What’s Romney thinking?
Mitt Romney is hitting President Obama hard on America’s weak job performance over the past two and a half years.
Yet Romney himself has pledged himself to policies that will squeeze jobs in the near term, at least according to conventional economic theory.
He has endorsed the Cut, Cap, and Balance Act for large, early federal spending cuts: no more fiscal stimulus. Yesterday he put himself on record in opposition to any more monetary stimulus.
How to reconcile these positions?
Four possible answers.
1) Romney has become a true believer in the “confidence” theory of job creation. Unemployment remains high (according to this theory) because big government and loose money detract from business confidence. By cutting spending and tightening money, we can restore confidence and inspire business to hire again. This theory has been endorsed by many Republicans including Speaker Boehner. Maybe Romney has joined the crowd?
Problem with Answer 1: Romney just seems too damn smart to believe something so at odds with reality.
2) Romney is a total cynic. He will say whatever he needs to say to win the GOP nomination. Then he will say whatever he needs to say to win the general election. He’ll worry later about how to fix the economy: first he has to clinch today’s sale.
Problem with Answer 2: Romney has had painful experience with how hard it is to escape later the promises made today.
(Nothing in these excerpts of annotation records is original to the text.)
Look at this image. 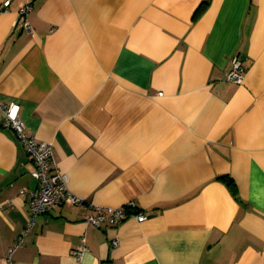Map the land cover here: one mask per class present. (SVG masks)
<instances>
[{
	"label": "crops",
	"instance_id": "crops-1",
	"mask_svg": "<svg viewBox=\"0 0 264 264\" xmlns=\"http://www.w3.org/2000/svg\"><path fill=\"white\" fill-rule=\"evenodd\" d=\"M3 1L0 105L86 203L146 218L65 202L28 227L35 164L0 107V264L19 236L13 264H264V0Z\"/></svg>",
	"mask_w": 264,
	"mask_h": 264
},
{
	"label": "built area",
	"instance_id": "built-area-1",
	"mask_svg": "<svg viewBox=\"0 0 264 264\" xmlns=\"http://www.w3.org/2000/svg\"><path fill=\"white\" fill-rule=\"evenodd\" d=\"M9 3L10 0H4L1 5L2 8L5 9ZM30 10L31 3L27 1L21 3L16 11L14 25L19 26L25 32L31 30L28 20ZM231 63L232 68L227 74V79L241 81L243 76L241 59L238 56H233ZM0 107L3 112L2 126L13 130L17 139L23 144L27 154L35 164V168L31 174L37 180L36 188L21 190V192H27L29 195L28 204L31 215L28 227L33 223L36 215L53 210L65 202L77 206L86 204L90 211L86 213L85 220L94 227H100L103 223L117 225L128 215L133 216L137 221H142L146 218V213L137 210L135 203L132 201L120 206H94L91 203H86L83 197L69 189L67 174L59 171L56 167L52 144L47 141L37 140L26 131L24 122L19 116L18 103L8 101L1 104ZM8 204L7 202H0V213L6 209ZM27 228L22 231V234H24ZM117 242V239H113L112 244L116 245ZM21 244L22 237L19 236L15 239L13 246L6 255L7 264H13L11 254ZM84 252L85 247L82 245L73 251L77 259H81Z\"/></svg>",
	"mask_w": 264,
	"mask_h": 264
},
{
	"label": "trees",
	"instance_id": "trees-1",
	"mask_svg": "<svg viewBox=\"0 0 264 264\" xmlns=\"http://www.w3.org/2000/svg\"><path fill=\"white\" fill-rule=\"evenodd\" d=\"M219 178L225 180L227 183H230L229 179L226 176H219Z\"/></svg>",
	"mask_w": 264,
	"mask_h": 264
}]
</instances>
He’s still dogged by his pro-choice commitments of 2002. Would such a careful planner volunteer for the risk that he’d enter the presidency burdened by commitments that doomed him to economic failure?
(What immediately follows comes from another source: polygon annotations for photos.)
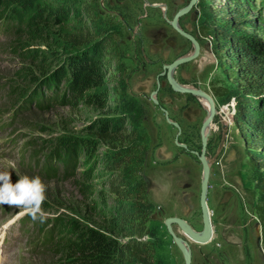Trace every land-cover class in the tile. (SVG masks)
<instances>
[{
  "label": "rangeland",
  "instance_id": "obj_1",
  "mask_svg": "<svg viewBox=\"0 0 264 264\" xmlns=\"http://www.w3.org/2000/svg\"><path fill=\"white\" fill-rule=\"evenodd\" d=\"M67 1L69 21L50 27V43L34 46L75 54L82 47L74 44L73 37L90 33L105 46L110 59L106 65L108 106L100 110L55 104L50 101L52 90L45 91L41 104L26 97L12 103L3 87L24 86L17 73L29 64L3 51L12 37L0 25V124L8 120L10 125L0 133V139L10 142L0 145V171L11 172L14 184L23 176L41 178L46 187L44 222L72 216L97 225L105 216L139 207L149 216L150 232L141 240L152 242L158 264H186V255L169 233L166 220H183L196 233L204 230L200 206L203 168L196 154L203 150L201 128L208 112L200 97L171 87L165 66L193 52V44L171 24L191 0ZM160 5L168 8V14ZM178 24L199 41L202 57L177 67L173 81L207 93L217 113L206 145L207 160L212 164L207 192L211 238L199 243L177 224L172 229L189 243L191 264H264L257 214L264 184V132L255 135L260 126L253 124L243 134L235 121L237 97H241L250 110L248 119L261 122L264 108L259 100L263 95L257 98L244 93L243 73L229 61L231 39L223 40L217 34L227 26L233 39L264 45V0H197ZM202 28L209 31L205 38L200 34ZM57 66L54 62L53 69ZM213 86L225 89L227 95L215 96ZM64 87L61 83L59 94ZM233 98L234 108L222 113L221 107L231 105ZM164 110L180 126L181 134L168 122ZM100 119L119 123L123 134L133 135L115 147L102 142L95 130ZM69 135L87 137L96 145L92 161H87L85 153L77 155L75 173H69L53 155L55 138ZM89 168L93 172L86 178ZM131 181H143L147 189L146 202L138 206L118 198L111 189L112 182L127 186ZM5 206L10 216L17 215L18 209ZM32 223L30 240L29 235L22 238L9 264L57 261L52 254H43L39 246L34 248L43 223Z\"/></svg>",
  "mask_w": 264,
  "mask_h": 264
},
{
  "label": "trees",
  "instance_id": "obj_2",
  "mask_svg": "<svg viewBox=\"0 0 264 264\" xmlns=\"http://www.w3.org/2000/svg\"><path fill=\"white\" fill-rule=\"evenodd\" d=\"M69 6L67 0H0V25L12 37L3 51H10L14 57L29 64V67L17 73L24 86L13 85L8 88L2 85L8 90L6 94L12 103L17 104L26 97L29 102L41 104L45 91L52 90L50 101L55 104L74 108L83 105L100 110L108 106L110 92L106 86V65L110 59L105 53V46L94 41L90 33L73 37L74 44L82 47L75 54L63 55L58 50L34 46L36 43H50V27L69 21ZM226 27L217 34H221L219 38L223 40L231 39V47L227 49L231 54L229 61L243 73L244 93L257 98L263 95L259 104L264 108V65L261 64L264 61L259 60V57H264V45L248 39H233ZM200 34L205 38L209 31L202 28ZM54 62L59 64L55 69ZM61 83L65 86L62 95L59 94ZM212 90L217 97L227 95L223 88L213 86ZM242 99L237 97L236 124L243 134L250 125L258 124L260 127L255 135H259L264 132V117H260L263 118L261 122L250 121V110L244 106ZM95 130L102 142L113 147L133 135L123 134L119 123L105 119L98 120ZM53 145L54 159L64 165L69 173H75L74 164L78 162V154L85 153L89 162L95 156V142L87 137L59 136ZM250 164L254 165L253 159ZM92 172L90 168L87 169L85 177L90 178ZM112 183L111 189L118 198L137 206L146 202L147 189L143 181H131L127 186L124 183ZM85 187L83 191H86ZM261 196L257 214L262 225L264 248V184ZM148 221L149 216L139 207L105 216L97 225L72 216L57 217L42 222L44 226L41 225L38 230L39 244L34 248L39 246L43 254L48 252L55 256L57 261L53 264H158L152 242L141 240L150 233Z\"/></svg>",
  "mask_w": 264,
  "mask_h": 264
},
{
  "label": "water",
  "instance_id": "obj_3",
  "mask_svg": "<svg viewBox=\"0 0 264 264\" xmlns=\"http://www.w3.org/2000/svg\"><path fill=\"white\" fill-rule=\"evenodd\" d=\"M196 3H197V0H191L190 4L187 7H185L184 9H182L176 15V17L173 19V21L171 22L174 29H176L183 37H185L186 39H188L189 41H191L193 43L194 52H192L189 55L180 57L177 60H175L173 63H171L170 65L165 66V70H167L168 82L175 91H178L180 93H189V94L196 95V96H205V97L209 98L212 102V114L208 116V118L206 119V121L203 125V128H202L203 150H202L201 155H199L198 153L196 154L199 156V160H200L202 167H203V179H202V185H201L200 206H201V211H202L204 230L200 236H197L195 233H190L189 229H187V227L185 226V225H187V223H185L183 220H180L177 218H171V219L166 220V225H167L169 233L171 234V236L173 237L175 242L179 245V247L182 249V251L184 252V247H183L184 244L188 247L187 254H185L186 259H187L186 264H191L192 253H191L190 245L187 241H185L184 239H181L180 237H178L175 234V232L172 229V224H177L178 226H180L183 229V231L191 237L192 240L199 242V243L208 242L211 238V233H212L210 215H209V210L207 207V192H208V186H209L211 167L208 164L207 158H206L207 137L205 136L204 132H205L206 127L213 121V118L216 114L214 102H213L212 98L208 94H206L205 92H202L199 90L194 91V90H189V89L178 88L177 86H175V83H174L173 78H172V72L177 67H179L180 65H183V64H186V63H189L191 61L196 60L201 54V47H200L197 39L194 38L193 36L189 35L185 31H183L178 26L179 18L182 17L187 12L191 11ZM168 121H169V123H172L171 120L168 119ZM174 125H175V123H174ZM177 127H179V126H177Z\"/></svg>",
  "mask_w": 264,
  "mask_h": 264
},
{
  "label": "clouds",
  "instance_id": "obj_4",
  "mask_svg": "<svg viewBox=\"0 0 264 264\" xmlns=\"http://www.w3.org/2000/svg\"><path fill=\"white\" fill-rule=\"evenodd\" d=\"M235 98L231 105L225 104L220 111L225 113L229 107L234 108ZM234 115V112L231 113ZM224 119H229L228 115ZM46 187L39 176H23L14 184L11 172L0 171V206H9L18 209L17 218L28 215L33 221L43 222L46 219L42 205L46 199Z\"/></svg>",
  "mask_w": 264,
  "mask_h": 264
},
{
  "label": "bare ground",
  "instance_id": "obj_5",
  "mask_svg": "<svg viewBox=\"0 0 264 264\" xmlns=\"http://www.w3.org/2000/svg\"><path fill=\"white\" fill-rule=\"evenodd\" d=\"M162 9H163V11L164 12H167V10H166V7L165 6H163L162 5V7H161ZM178 26H179V24H178ZM201 56V55H200ZM173 76H174V73L172 72V78H173ZM175 86H177L178 88H182V89H189V90H197V89H194L192 86H183V85H177L176 83H175ZM198 97H200V102H201V104L203 105V107L206 109V111L209 113L208 114V116L209 115H211L212 114V102H211V100L209 99V98H207V97H205V96H198ZM215 109H216V106H215ZM229 120V122L231 123V119H228ZM211 124V123H210ZM208 125L207 127H206V129H205V136L207 137V136H210V133H211V125ZM207 162H208V164L212 167V164H211V161H209V159L207 160ZM186 227H187V229H189V231H190V233H195L197 236H200L201 234L200 233H196L195 231H193L190 227H188L187 225H185ZM180 227V226H179ZM181 228V227H180ZM181 230L183 231V229L181 228ZM184 232V231H183ZM185 233V232H184ZM188 237H190L187 233H185ZM191 238V237H190ZM183 247H184V252H185V254H187V251H188V247L184 244L183 245Z\"/></svg>",
  "mask_w": 264,
  "mask_h": 264
},
{
  "label": "flooded vegetation",
  "instance_id": "obj_6",
  "mask_svg": "<svg viewBox=\"0 0 264 264\" xmlns=\"http://www.w3.org/2000/svg\"><path fill=\"white\" fill-rule=\"evenodd\" d=\"M159 7H162V5H160ZM167 14H168V9H167ZM166 15V14H165ZM180 26V25H179ZM195 38V37H194ZM198 41V40H197ZM191 42V41H190ZM199 42V41H198ZM192 43V42H191ZM193 44V43H192ZM199 45H200V43H199ZM200 47H201V45H200ZM193 52H194V45H193ZM201 52H202V48H201ZM191 54V53H190ZM187 55H189V54H187ZM201 55V54H200ZM186 56V55H185ZM200 57H202V55L201 56H199L198 58H200ZM197 58V59H198ZM196 59V60H197ZM195 61V60H194ZM168 80V79H167ZM172 87V86H171ZM200 91V90H199ZM183 94H189V93H183ZM207 94V93H206ZM196 96V95H195ZM198 97V96H197ZM213 100V99H212ZM215 106V105H214ZM216 110V109H215ZM164 112H165V114H166V117H167V120H168V113H167V111L166 110H164ZM216 113H217V111H216ZM209 114V113H208ZM216 115V114H215ZM215 117V116H214ZM208 118V117H207ZM206 118V119H207ZM206 119L204 120V123H205V121H206ZM213 120H214V118H213ZM169 122V121H168ZM213 122V121H212ZM211 122V123H212ZM204 123H203V125H204ZM172 124H173V126H175V127H177V125H174V123L172 122ZM202 128H203V126H202ZM202 128H201V139H202ZM177 129H179V134H181V128H180V126L179 127H177ZM202 144H203V142H202ZM185 146V145H184ZM187 146V145H186ZM188 150V149H187ZM186 150V151H187ZM202 153V152H201ZM201 153L199 154V155H201ZM197 157H198V159H199V156L198 155H196ZM206 158H207V150H206ZM200 161V160H199ZM201 163V162H200ZM202 165V164H201ZM203 168V167H202Z\"/></svg>",
  "mask_w": 264,
  "mask_h": 264
},
{
  "label": "crops",
  "instance_id": "obj_7",
  "mask_svg": "<svg viewBox=\"0 0 264 264\" xmlns=\"http://www.w3.org/2000/svg\"><path fill=\"white\" fill-rule=\"evenodd\" d=\"M168 9V8H167Z\"/></svg>",
  "mask_w": 264,
  "mask_h": 264
}]
</instances>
3) Romney expects the economy to have already turned around by itself by 2013. He’s already taking up what he genuinely believes are the appropriate policies for a period of recovery.
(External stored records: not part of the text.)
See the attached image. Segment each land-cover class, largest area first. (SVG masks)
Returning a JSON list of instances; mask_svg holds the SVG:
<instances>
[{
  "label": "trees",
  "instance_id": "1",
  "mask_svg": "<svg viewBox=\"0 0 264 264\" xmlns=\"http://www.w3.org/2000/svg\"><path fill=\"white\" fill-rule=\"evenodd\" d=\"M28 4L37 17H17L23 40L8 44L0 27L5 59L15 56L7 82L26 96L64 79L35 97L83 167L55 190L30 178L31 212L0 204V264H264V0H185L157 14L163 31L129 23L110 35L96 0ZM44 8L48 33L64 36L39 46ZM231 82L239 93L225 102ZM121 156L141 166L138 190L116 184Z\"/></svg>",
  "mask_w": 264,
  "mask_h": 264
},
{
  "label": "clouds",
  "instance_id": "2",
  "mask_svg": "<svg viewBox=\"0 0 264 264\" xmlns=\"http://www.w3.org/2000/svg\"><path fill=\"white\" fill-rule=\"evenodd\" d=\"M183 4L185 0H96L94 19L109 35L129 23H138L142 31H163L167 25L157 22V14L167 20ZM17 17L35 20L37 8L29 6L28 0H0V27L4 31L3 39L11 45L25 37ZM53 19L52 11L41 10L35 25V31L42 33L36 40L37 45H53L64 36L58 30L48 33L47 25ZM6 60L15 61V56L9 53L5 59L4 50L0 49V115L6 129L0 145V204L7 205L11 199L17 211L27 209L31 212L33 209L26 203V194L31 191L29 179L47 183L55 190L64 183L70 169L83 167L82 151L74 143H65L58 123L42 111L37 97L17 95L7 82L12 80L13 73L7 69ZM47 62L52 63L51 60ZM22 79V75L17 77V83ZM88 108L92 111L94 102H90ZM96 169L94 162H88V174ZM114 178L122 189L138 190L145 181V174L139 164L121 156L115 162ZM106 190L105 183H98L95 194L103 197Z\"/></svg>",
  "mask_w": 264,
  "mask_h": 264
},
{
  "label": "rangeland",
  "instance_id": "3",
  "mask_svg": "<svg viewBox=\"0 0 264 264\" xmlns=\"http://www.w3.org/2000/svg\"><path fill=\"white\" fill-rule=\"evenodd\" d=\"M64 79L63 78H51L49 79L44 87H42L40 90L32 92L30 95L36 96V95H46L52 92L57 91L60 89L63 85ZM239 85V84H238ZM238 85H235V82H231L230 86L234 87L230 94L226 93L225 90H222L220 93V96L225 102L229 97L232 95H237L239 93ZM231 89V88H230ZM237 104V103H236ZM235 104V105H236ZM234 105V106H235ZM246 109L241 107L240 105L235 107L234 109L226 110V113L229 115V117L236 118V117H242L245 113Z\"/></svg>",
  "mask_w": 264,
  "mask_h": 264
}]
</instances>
Problem with Answer 3: The economy has been growing since 2009. At the current pace of job creation, we still would not have reached anywhere near full employment by the time a President Romney faced re-election in 2016. An early adoption of contractionary policies would only make his own job harder.
4) Romney expects the Republicans to lose the House of Representatives in 2012. Romney’s commitments to fiscal austerity, whatever their inherent lack of merit, will give him negotiating leverage to resist a House full of Democrats demanding big New Deal job creation programs.
Problem with Answer 4: It just seems too complicated a plan, even for Romney.